*** Data provided ***

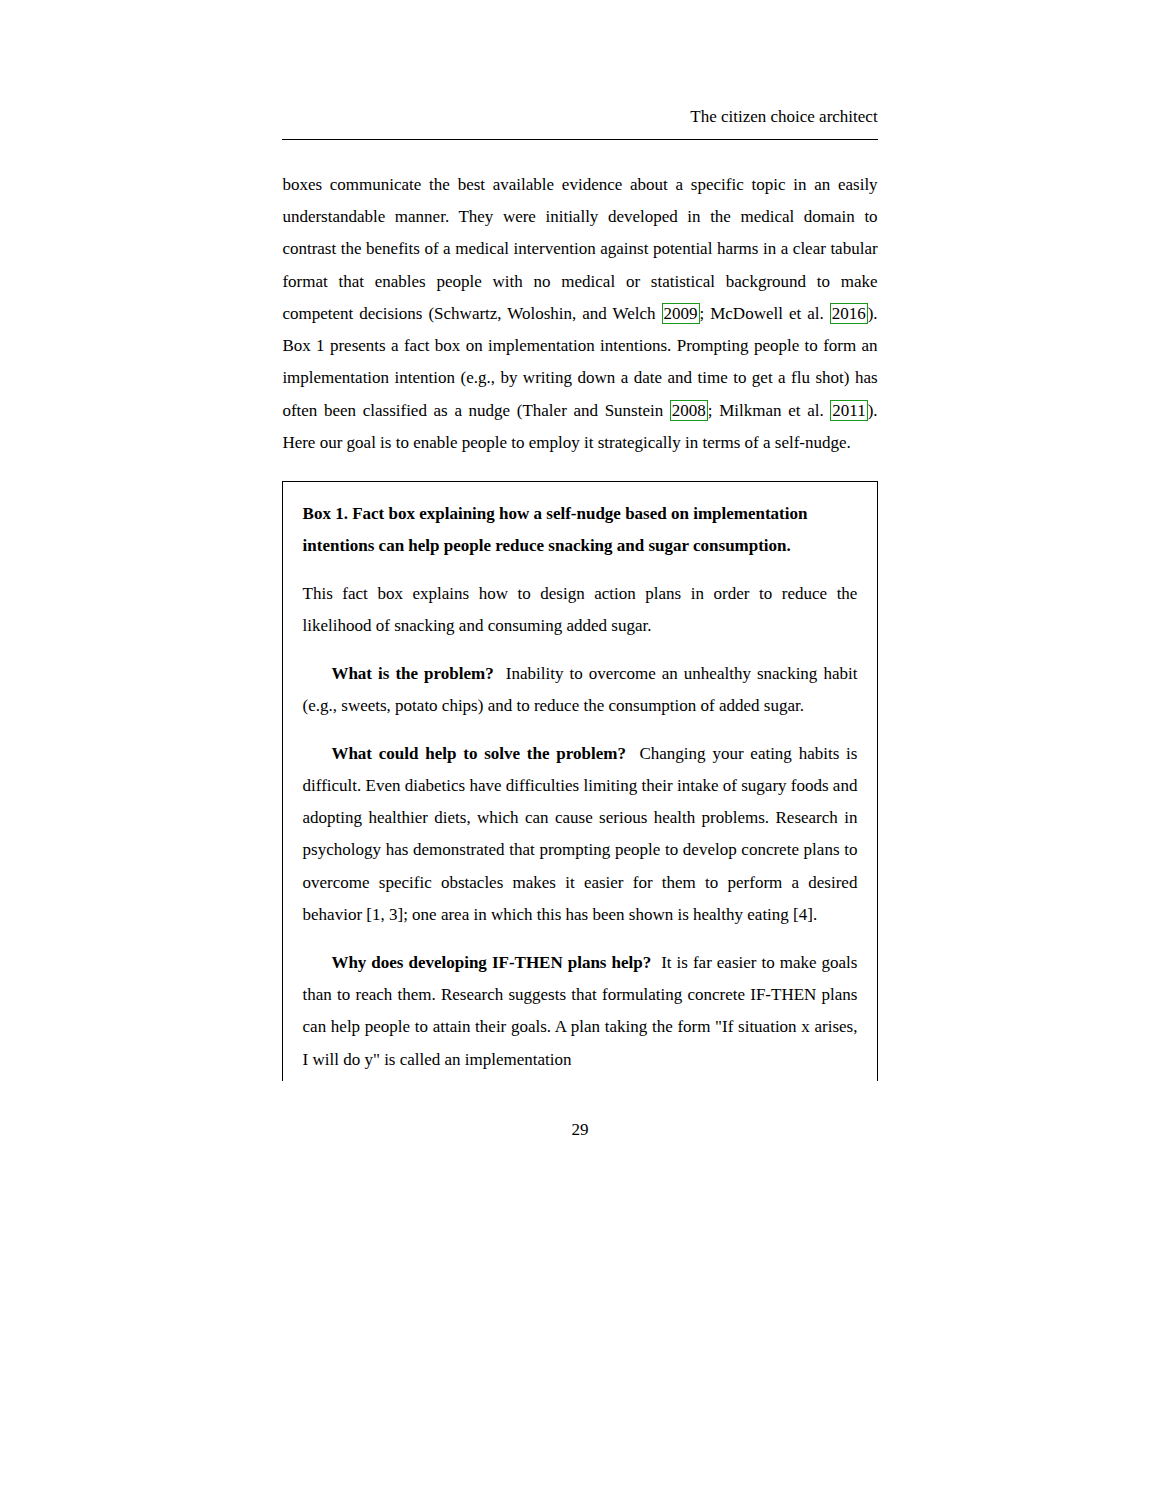The citizen choice architect
boxes communicate the best available evidence about a specific topic in an easily understandable manner. They were initially developed in the medical domain to contrast the benefits of a medical intervention against potential harms in a clear tabular format that enables people with no medical or statistical background to make competent decisions (Schwartz, Woloshin, and Welch 2009; McDowell et al. 2016). Box 1 presents a fact box on implementation intentions. Prompting people to form an implementation intention (e.g., by writing down a date and time to get a flu shot) has often been classified as a nudge (Thaler and Sunstein 2008; Milkman et al. 2011). Here our goal is to enable people to employ it strategically in terms of a self-nudge.
Box 1. Fact box explaining how a self-nudge based on implementation intentions can help people reduce snacking and sugar consumption.
This fact box explains how to design action plans in order to reduce the likelihood of snacking and consuming added sugar.
What is the problem? Inability to overcome an unhealthy snacking habit (e.g., sweets, potato chips) and to reduce the consumption of added sugar.
What could help to solve the problem? Changing your eating habits is difficult. Even diabetics have difficulties limiting their intake of sugary foods and adopting healthier diets, which can cause serious health problems. Research in psychology has demonstrated that prompting people to develop concrete plans to overcome specific obstacles makes it easier for them to perform a desired behavior [1, 3]; one area in which this has been shown is healthy eating [4].
Why does developing IF-THEN plans help? It is far easier to make goals than to reach them. Research suggests that formulating concrete IF-THEN plans can help people to attain their goals. A plan taking the form "If situation x arises, I will do y" is called an implementation
29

*** End of Data provided ***

**What is being asked:** Copy all lines above containing the string "help".

**Your response:**
Box 1. Fact box explaining how a self-nudge based on implementation intentions can help people reduce snacking and sugar consumption.
What could help to solve the problem? Changing your eating habits is difficult. Even diabetics have difficulties limiting their intake of sugary foods and adopting healthier diets, which can cause serious health problems. Research in psychology has demonstrated that prompting people to develop concrete plans to overcome specific obstacles makes it easier for them to perform a desired behavior [1, 3]; one area in which this has been shown is healthy eating [4].
Why does developing IF-THEN plans help? It is far easier to make goals than to reach them. Research suggests that formulating concrete IF-THEN plans can help people to attain their goals. A plan taking the form "If situation x arises, I will do y" is called an implementation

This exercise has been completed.